DATA SHOWN -

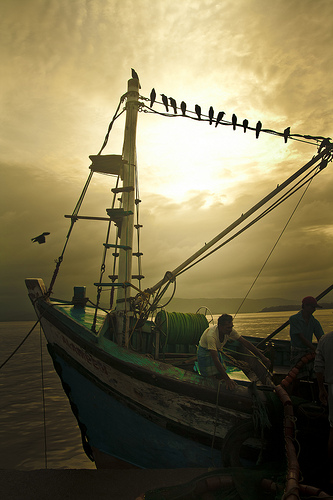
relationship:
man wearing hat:
[288, 291, 325, 358] [301, 293, 322, 309]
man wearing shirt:
[192, 309, 270, 380] [199, 326, 243, 351]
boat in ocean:
[27, 63, 332, 467] [4, 312, 333, 470]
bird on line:
[150, 88, 157, 107] [138, 92, 324, 145]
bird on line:
[160, 91, 169, 112] [138, 92, 324, 145]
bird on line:
[253, 119, 265, 138] [138, 92, 324, 145]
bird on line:
[230, 111, 239, 133] [138, 92, 324, 145]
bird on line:
[281, 122, 291, 145] [138, 92, 324, 145]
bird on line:
[191, 102, 203, 122] [138, 92, 324, 145]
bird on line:
[179, 95, 189, 116] [138, 92, 324, 145]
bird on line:
[206, 104, 214, 125] [138, 92, 324, 145]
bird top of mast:
[129, 65, 142, 90] [111, 77, 142, 342]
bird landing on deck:
[29, 229, 56, 245] [50, 296, 331, 382]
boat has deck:
[27, 63, 332, 467] [50, 296, 331, 382]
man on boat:
[288, 291, 325, 358] [27, 63, 332, 467]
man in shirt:
[192, 309, 270, 380] [199, 326, 243, 351]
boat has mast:
[27, 63, 332, 467] [111, 77, 142, 342]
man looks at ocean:
[288, 291, 325, 358] [4, 312, 333, 470]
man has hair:
[192, 309, 270, 380] [216, 311, 235, 327]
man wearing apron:
[192, 309, 270, 380] [195, 346, 227, 379]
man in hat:
[288, 291, 325, 358] [301, 293, 322, 309]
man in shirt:
[288, 291, 325, 358] [288, 314, 323, 339]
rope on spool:
[170, 308, 207, 342] [150, 305, 217, 360]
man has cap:
[288, 291, 325, 358] [301, 293, 322, 309]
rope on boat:
[170, 308, 207, 342] [27, 63, 332, 467]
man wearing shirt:
[288, 291, 325, 358] [288, 314, 323, 339]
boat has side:
[27, 63, 332, 467] [39, 311, 241, 467]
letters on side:
[59, 333, 110, 377] [39, 311, 241, 467]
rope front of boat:
[2, 319, 42, 369] [27, 63, 332, 467]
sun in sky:
[133, 71, 291, 206] [2, 1, 331, 311]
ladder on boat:
[95, 168, 133, 322] [27, 63, 332, 467]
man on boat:
[192, 309, 270, 380] [27, 63, 332, 467]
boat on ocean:
[27, 63, 332, 467] [4, 312, 333, 470]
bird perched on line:
[253, 119, 265, 138] [138, 92, 324, 145]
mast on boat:
[111, 77, 142, 342] [27, 63, 332, 467]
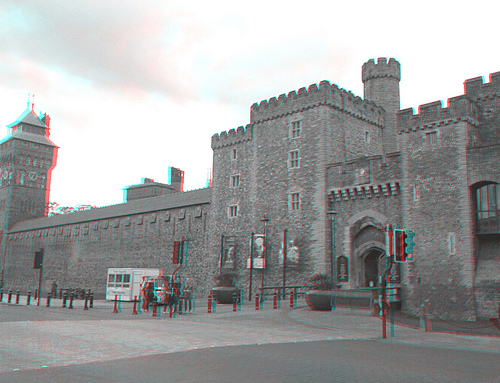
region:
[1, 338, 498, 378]
Dark gray ground surface in the foreground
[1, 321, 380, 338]
Multi-colored ground surface behind the dark gray in the foreground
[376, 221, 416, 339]
First signal displaying a red light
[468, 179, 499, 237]
Barred window on the far right of the building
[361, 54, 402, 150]
Round pillar at the top of the building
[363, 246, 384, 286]
Arched entry door to the building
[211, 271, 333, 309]
Two large pots with bushes in them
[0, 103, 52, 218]
Square tower with a pointed top on the far left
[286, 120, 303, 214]
Vertical row of three windows closest to us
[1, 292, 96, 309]
Row of short poles in the ground on the left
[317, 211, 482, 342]
Light by the building.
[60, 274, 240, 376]
Poles by the building.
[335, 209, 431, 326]
Door of the building.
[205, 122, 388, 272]
Windows on the building.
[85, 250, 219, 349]
Vehicle by the building.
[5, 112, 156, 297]
A tower portion of the building.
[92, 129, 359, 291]
Sky behind the building.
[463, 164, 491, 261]
Window on the bricks.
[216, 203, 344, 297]
Decorations on the wall.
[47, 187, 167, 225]
Trees against the sky.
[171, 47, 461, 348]
Old building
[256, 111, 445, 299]
An old castle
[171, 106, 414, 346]
An old prison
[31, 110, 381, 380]
3D generated photo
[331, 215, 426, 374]
Entrance to building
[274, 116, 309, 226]
Windows on the building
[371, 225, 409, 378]
Traffic light along road way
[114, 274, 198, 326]
People walking in front of the building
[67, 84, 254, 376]
Brick walkway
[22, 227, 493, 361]
Traffic lights at an intersection in front of the castle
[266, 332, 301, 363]
part of a road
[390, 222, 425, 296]
part of a traffic light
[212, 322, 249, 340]
part of a walking path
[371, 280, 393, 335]
part of a post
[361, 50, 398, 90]
tip of a castle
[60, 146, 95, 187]
part of the sky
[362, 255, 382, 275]
section of the entrance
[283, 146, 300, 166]
a window on the castle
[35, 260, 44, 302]
part of a black post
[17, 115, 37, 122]
part of a roof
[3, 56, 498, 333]
Gray historical building.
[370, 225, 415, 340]
Traffic light on a black and red pole.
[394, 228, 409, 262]
Black traffic light on red and black pole.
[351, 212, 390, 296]
Entrance doorway to historical building.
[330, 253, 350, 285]
Sign on the building beside the entrance doorway.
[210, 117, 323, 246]
Six windows on the front walls of building.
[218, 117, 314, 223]
Windows on the exterior walls.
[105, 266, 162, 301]
White small building in front of historical building.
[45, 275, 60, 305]
Person walking side the building.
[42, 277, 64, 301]
Man walking on side of street beside the building.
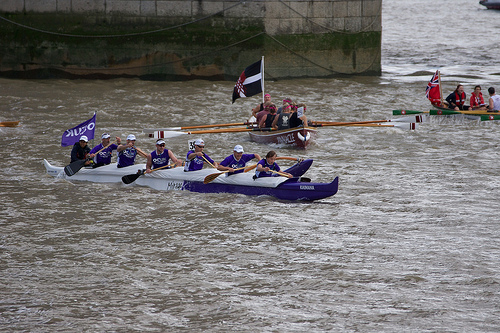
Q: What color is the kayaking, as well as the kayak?
A: Purple and white.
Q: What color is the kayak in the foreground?
A: Blue and white.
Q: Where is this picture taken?
A: A river.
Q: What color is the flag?
A: Red, black and white.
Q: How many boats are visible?
A: Three.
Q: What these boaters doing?
A: Competing.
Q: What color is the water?
A: Grey.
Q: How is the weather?
A: Overcast.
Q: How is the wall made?
A: Of concrete.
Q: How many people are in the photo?
A: Seventeen.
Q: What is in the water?
A: Boats.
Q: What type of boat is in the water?
A: Kayak.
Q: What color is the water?
A: Blue and white.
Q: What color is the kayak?
A: Blue and white.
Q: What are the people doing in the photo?
A: Kayaking.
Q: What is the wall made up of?
A: Cement.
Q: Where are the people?
A: A boat.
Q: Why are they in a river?
A: Racing.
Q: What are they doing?
A: Speed racing.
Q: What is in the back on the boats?
A: Flags.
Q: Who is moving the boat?
A: A group of people.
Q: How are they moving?
A: Using paddles.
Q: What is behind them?
A: A cement block.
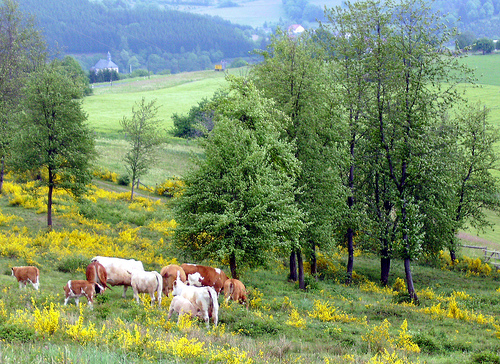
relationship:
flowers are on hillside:
[308, 277, 500, 364] [4, 126, 499, 362]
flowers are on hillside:
[404, 295, 494, 325] [4, 126, 499, 362]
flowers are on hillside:
[0, 295, 106, 338] [4, 126, 499, 362]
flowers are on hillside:
[0, 172, 186, 268] [4, 126, 499, 362]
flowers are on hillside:
[0, 206, 179, 268] [4, 126, 499, 362]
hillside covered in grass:
[56, 54, 497, 235] [0, 52, 500, 364]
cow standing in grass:
[11, 256, 250, 331] [44, 274, 284, 362]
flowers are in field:
[0, 294, 264, 364] [65, 47, 498, 202]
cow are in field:
[11, 256, 250, 331] [264, 268, 499, 356]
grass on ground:
[420, 329, 471, 353] [17, 283, 490, 361]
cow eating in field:
[181, 256, 249, 301] [38, 39, 489, 361]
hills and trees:
[24, 12, 287, 113] [1, 0, 285, 85]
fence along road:
[453, 237, 498, 259] [85, 170, 498, 257]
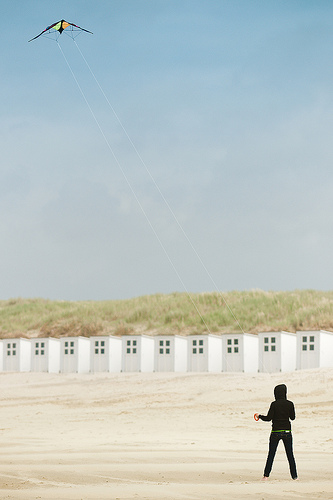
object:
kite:
[28, 18, 93, 43]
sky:
[1, 0, 330, 293]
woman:
[258, 383, 298, 481]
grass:
[1, 288, 332, 338]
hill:
[1, 288, 333, 334]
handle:
[253, 412, 262, 423]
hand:
[253, 412, 262, 419]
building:
[295, 328, 323, 372]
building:
[254, 330, 288, 375]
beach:
[0, 376, 332, 500]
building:
[220, 332, 248, 372]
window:
[224, 338, 240, 359]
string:
[56, 40, 261, 417]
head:
[273, 383, 288, 401]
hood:
[273, 384, 287, 401]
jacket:
[258, 384, 296, 430]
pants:
[263, 430, 298, 480]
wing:
[68, 23, 95, 36]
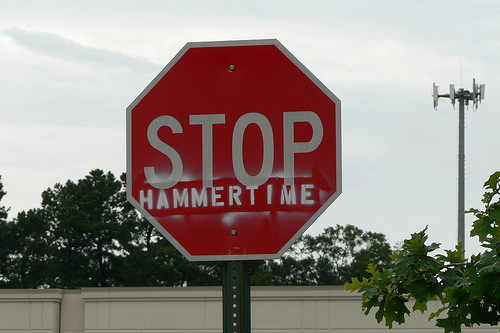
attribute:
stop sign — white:
[127, 37, 340, 266]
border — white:
[182, 38, 276, 47]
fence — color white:
[0, 287, 222, 330]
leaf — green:
[348, 273, 368, 293]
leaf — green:
[412, 296, 431, 311]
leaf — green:
[445, 243, 468, 268]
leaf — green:
[424, 305, 447, 320]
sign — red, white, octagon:
[124, 37, 344, 267]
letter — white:
[184, 182, 211, 211]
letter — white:
[226, 182, 248, 208]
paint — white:
[134, 181, 320, 216]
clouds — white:
[1, 6, 499, 222]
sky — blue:
[0, 3, 494, 273]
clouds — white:
[0, 0, 494, 261]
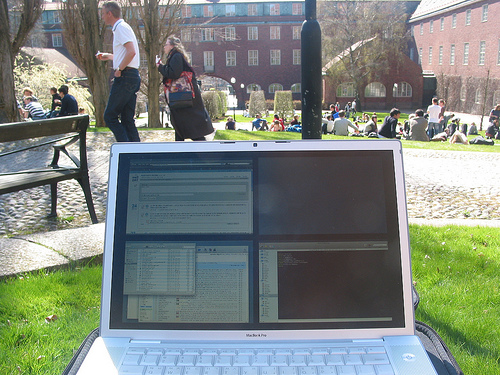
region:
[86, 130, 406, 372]
a laptop computer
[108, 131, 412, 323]
a laptop screen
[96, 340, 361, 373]
the keyboard on a laptop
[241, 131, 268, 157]
the camera on a laptop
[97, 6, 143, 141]
a man with a white shirt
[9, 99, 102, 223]
part of a bench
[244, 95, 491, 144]
many people sitting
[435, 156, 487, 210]
a gray pathway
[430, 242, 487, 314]
green grass near the walkway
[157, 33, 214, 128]
a woman with a backpack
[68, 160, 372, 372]
laptop computer is on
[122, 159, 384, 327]
four windows open on laptop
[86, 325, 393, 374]
white keyboard on Macbook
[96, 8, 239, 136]
man and woman are walking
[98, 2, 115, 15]
man has grey hair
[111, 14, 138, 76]
man has white shirt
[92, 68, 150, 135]
man has blue pants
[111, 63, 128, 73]
man wears watch on left hand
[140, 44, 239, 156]
woman wears black coat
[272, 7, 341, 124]
black pole in front of laptop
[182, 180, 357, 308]
screen on a laptop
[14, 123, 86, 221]
bench on the walkway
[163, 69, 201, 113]
woman is carrying a bag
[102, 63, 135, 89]
man's hand is in his pocket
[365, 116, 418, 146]
people sitting on the grass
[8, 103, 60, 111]
people sitting next to tree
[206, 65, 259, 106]
arch walkway on the building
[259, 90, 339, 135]
pole behind the laptop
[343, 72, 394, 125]
tree in front of building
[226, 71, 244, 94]
street light next to walkway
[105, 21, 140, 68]
A white shirt in the photo.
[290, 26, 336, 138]
A metal pole in the photo.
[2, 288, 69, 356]
Grass in the photo.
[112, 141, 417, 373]
A laptop in the photo.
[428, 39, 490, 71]
Windows in the photo.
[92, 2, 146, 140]
A man in the photo.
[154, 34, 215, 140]
A woman in the photo.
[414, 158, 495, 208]
A paved road in the photo.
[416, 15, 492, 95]
A building in the photo.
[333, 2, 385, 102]
A tree in the photo.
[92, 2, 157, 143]
this is a person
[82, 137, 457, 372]
this is a laptop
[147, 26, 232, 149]
this is a person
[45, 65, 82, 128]
this is a person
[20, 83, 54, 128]
this is a person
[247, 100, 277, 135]
this is a person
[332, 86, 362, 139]
this is a person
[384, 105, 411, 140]
this is a person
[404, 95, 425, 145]
this is a person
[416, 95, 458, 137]
this is a person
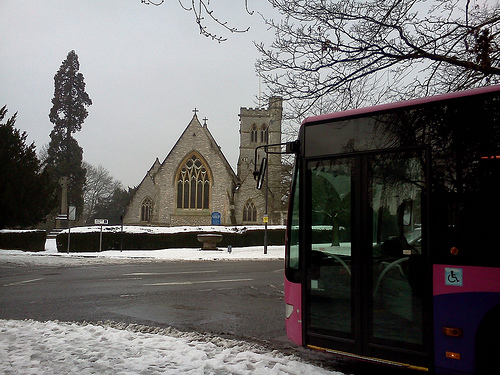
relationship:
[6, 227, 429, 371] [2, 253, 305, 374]
snow on road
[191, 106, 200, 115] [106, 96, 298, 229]
cross on church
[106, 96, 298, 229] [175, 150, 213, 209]
church has window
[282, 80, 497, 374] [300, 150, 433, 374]
bus has doors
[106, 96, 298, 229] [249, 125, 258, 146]
church has window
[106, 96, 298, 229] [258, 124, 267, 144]
church has window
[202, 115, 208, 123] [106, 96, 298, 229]
cross on church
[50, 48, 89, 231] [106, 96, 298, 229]
tree near church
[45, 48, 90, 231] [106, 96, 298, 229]
tree next to church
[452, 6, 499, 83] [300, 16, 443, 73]
trees with branches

ASSIGNED TASK -
Can you update the rows from their start through the line holding "[191, 102, 203, 122] [138, 92, 324, 145]", inclusive, replacing "line" with "wire" and changing nothing else? Leave the pictures out of your answer.

WRITTEN ANSWER -
relationship:
man wearing hat:
[288, 291, 325, 358] [301, 293, 322, 309]
man wearing shirt:
[192, 309, 270, 380] [199, 326, 243, 351]
boat in ocean:
[27, 63, 332, 467] [4, 312, 333, 470]
bird on wire:
[150, 88, 157, 107] [138, 92, 324, 145]
bird on wire:
[160, 91, 169, 112] [138, 92, 324, 145]
bird on wire:
[253, 119, 265, 138] [138, 92, 324, 145]
bird on wire:
[230, 111, 239, 133] [138, 92, 324, 145]
bird on wire:
[281, 122, 291, 145] [138, 92, 324, 145]
bird on wire:
[191, 102, 203, 122] [138, 92, 324, 145]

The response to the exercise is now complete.